▸ REQUIRED ACTION: Would you copy exactly the lines in the data below from the one that has "focal_mm: 140" through the one that has "exposure_s: 1/125", dropping any pictures?

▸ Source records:

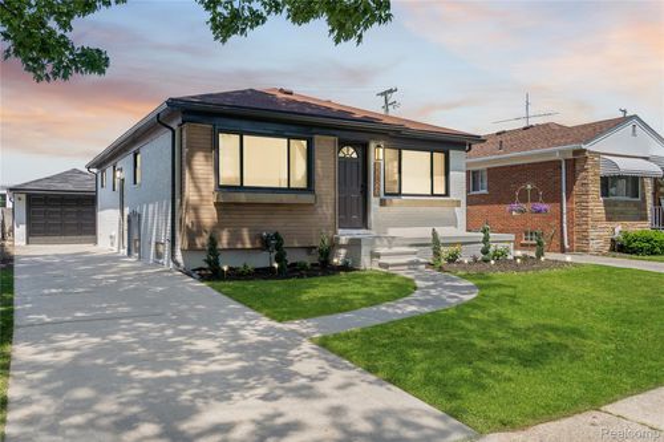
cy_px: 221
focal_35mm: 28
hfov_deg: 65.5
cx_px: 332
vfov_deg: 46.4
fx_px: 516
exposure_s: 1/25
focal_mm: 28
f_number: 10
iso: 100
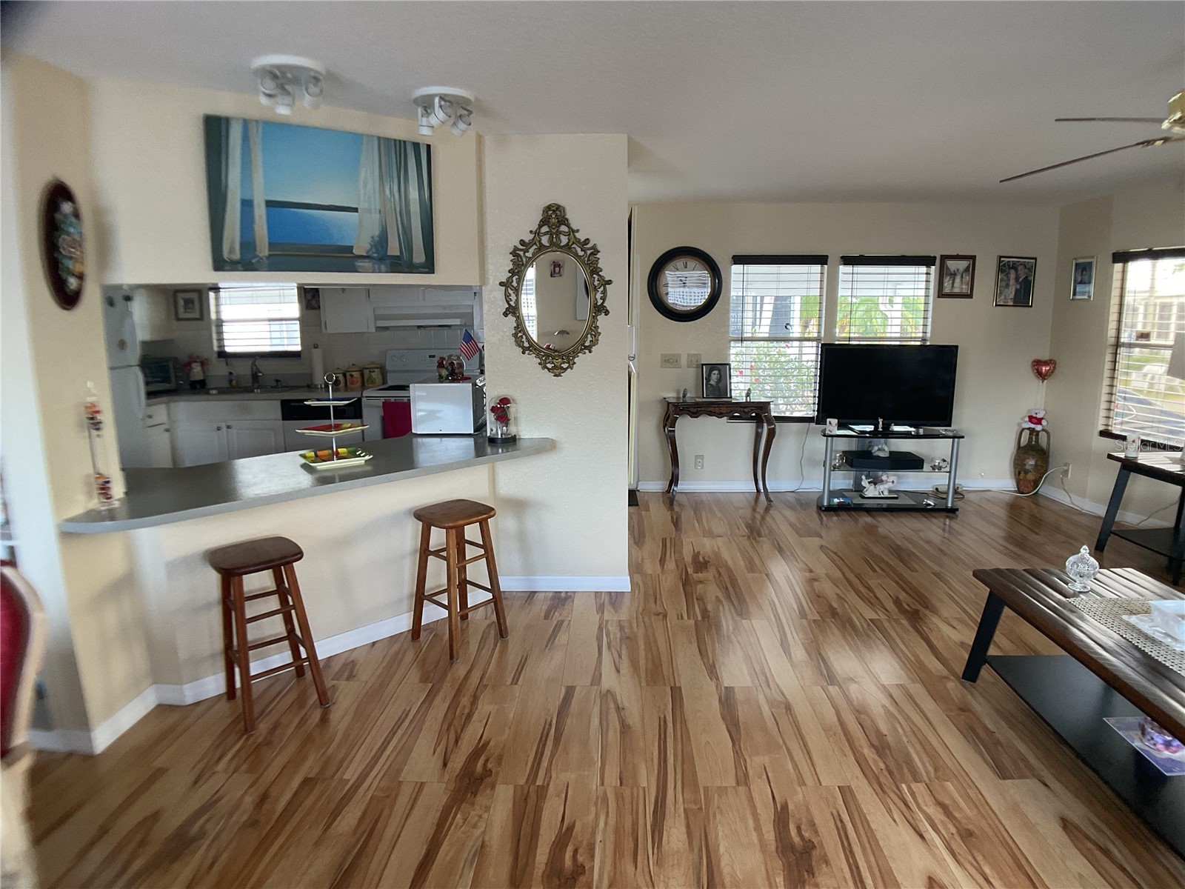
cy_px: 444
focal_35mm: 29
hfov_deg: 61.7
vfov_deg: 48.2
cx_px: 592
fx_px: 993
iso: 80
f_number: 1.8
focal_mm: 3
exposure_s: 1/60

---

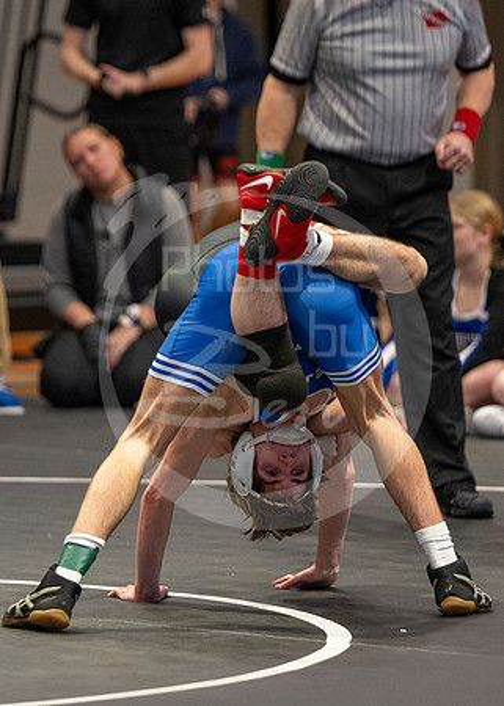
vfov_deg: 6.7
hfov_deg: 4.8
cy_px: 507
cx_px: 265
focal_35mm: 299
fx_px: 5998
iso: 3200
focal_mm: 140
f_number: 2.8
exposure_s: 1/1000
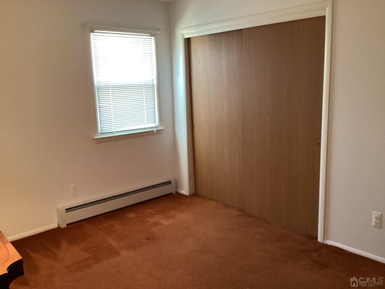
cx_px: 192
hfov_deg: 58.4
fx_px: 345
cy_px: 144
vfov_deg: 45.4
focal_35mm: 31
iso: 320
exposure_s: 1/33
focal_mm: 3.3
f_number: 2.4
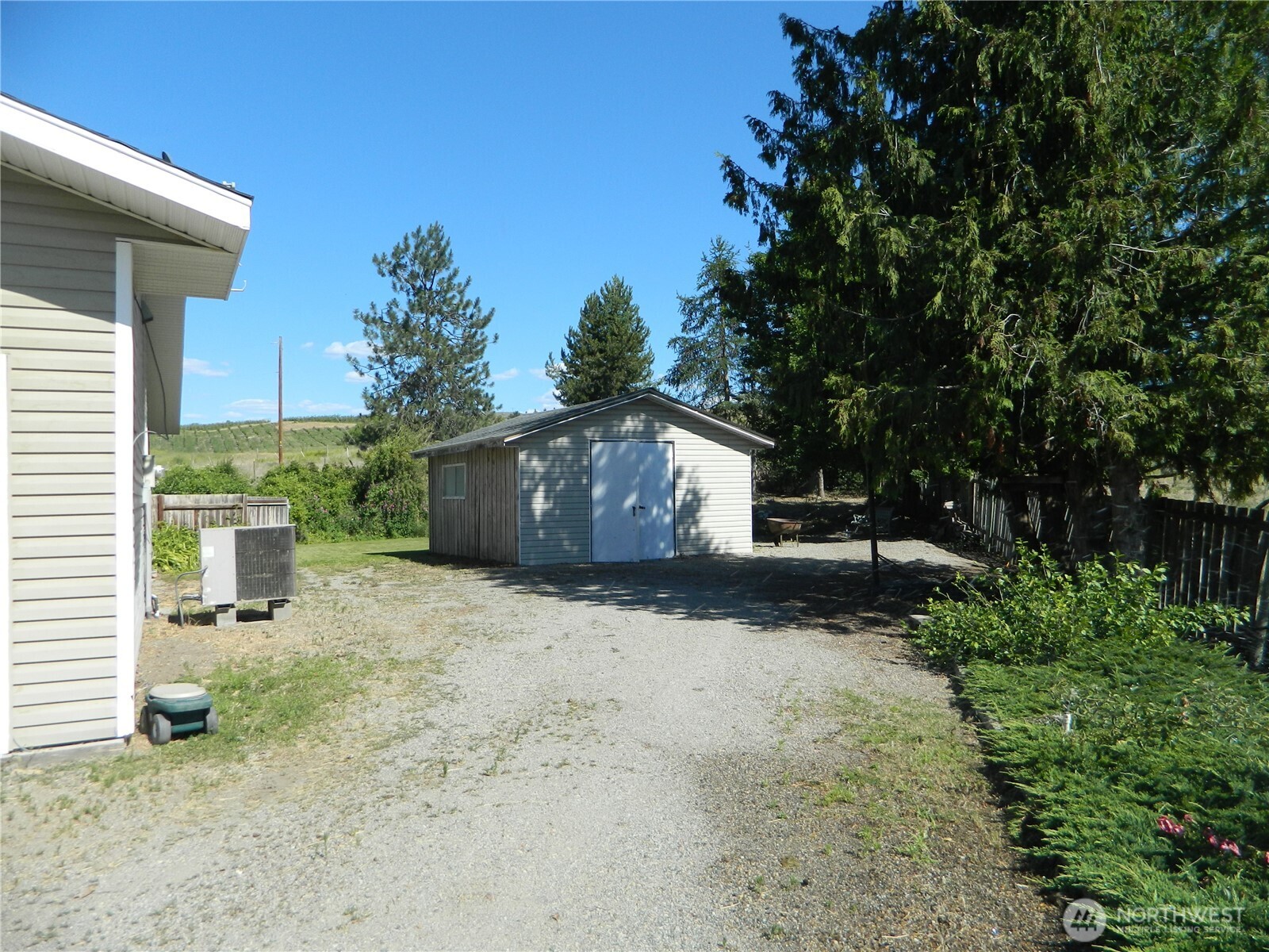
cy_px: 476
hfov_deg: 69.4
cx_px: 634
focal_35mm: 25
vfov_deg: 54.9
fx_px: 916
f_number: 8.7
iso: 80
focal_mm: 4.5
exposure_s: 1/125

▸ TASK OUTPUT:
focal_mm: 140
f_number: 2.8
exposure_s: 1/1000
cx_px: 192
hfov_deg: 58.4
fx_px: 345
cy_px: 144
vfov_deg: 45.4
focal_35mm: 31
iso: 320
exposure_s: 1/33
focal_mm: 3.3
f_number: 2.4
cy_px: 476
hfov_deg: 69.4
cx_px: 634
focal_35mm: 25
vfov_deg: 54.9
fx_px: 916
f_number: 8.7
iso: 80
focal_mm: 4.5
exposure_s: 1/125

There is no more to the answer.